#### Data in this exercise:

● ● ● ● ●

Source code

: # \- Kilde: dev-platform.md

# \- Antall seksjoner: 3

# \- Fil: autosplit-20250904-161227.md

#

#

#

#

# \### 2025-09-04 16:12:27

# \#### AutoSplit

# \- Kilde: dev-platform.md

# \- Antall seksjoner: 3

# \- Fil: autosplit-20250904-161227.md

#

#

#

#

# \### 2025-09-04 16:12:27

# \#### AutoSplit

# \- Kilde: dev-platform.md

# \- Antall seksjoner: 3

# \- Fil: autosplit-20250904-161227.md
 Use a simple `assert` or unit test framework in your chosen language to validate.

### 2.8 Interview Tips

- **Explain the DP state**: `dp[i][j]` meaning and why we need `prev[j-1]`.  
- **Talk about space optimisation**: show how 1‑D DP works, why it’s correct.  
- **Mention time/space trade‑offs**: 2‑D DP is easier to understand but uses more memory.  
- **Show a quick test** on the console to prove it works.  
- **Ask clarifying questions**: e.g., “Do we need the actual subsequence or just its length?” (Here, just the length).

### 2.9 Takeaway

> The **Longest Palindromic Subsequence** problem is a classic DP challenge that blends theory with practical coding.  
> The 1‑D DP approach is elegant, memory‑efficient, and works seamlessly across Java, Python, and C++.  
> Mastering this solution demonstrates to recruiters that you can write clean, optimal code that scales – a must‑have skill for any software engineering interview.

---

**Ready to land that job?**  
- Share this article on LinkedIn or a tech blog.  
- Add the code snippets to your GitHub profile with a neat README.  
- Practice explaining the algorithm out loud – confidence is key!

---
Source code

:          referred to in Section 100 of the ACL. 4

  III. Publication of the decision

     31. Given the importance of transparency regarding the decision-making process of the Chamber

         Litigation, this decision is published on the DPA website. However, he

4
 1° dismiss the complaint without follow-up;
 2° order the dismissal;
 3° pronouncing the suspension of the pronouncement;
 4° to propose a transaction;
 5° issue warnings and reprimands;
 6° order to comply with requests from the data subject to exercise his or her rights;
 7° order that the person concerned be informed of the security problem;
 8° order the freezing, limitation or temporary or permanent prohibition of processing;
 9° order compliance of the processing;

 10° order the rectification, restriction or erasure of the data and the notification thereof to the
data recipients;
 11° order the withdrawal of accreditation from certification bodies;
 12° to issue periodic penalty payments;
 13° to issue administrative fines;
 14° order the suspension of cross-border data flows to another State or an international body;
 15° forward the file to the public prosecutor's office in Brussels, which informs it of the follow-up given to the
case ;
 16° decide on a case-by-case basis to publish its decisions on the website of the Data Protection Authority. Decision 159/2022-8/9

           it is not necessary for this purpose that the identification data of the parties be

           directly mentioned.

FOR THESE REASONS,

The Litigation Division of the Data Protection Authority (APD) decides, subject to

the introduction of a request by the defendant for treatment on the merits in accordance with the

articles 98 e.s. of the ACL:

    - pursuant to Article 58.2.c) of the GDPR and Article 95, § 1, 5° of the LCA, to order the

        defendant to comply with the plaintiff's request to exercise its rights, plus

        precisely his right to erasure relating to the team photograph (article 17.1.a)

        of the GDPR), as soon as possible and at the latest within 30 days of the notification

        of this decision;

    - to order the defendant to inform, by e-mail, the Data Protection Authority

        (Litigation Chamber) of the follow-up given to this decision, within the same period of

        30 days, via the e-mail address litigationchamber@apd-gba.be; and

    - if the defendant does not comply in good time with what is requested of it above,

● ● ● ● ●

#### What you should do:
Copy every line in the listing above where the string "GDPR" turns up.

#### Exercise solution:
    - pursuant to Article 58.2.c) of the GDPR and Article 95, § 1, 5° of the LCA, to order the
        of the GDPR), as soon as possible and at the latest within 30 days of the notification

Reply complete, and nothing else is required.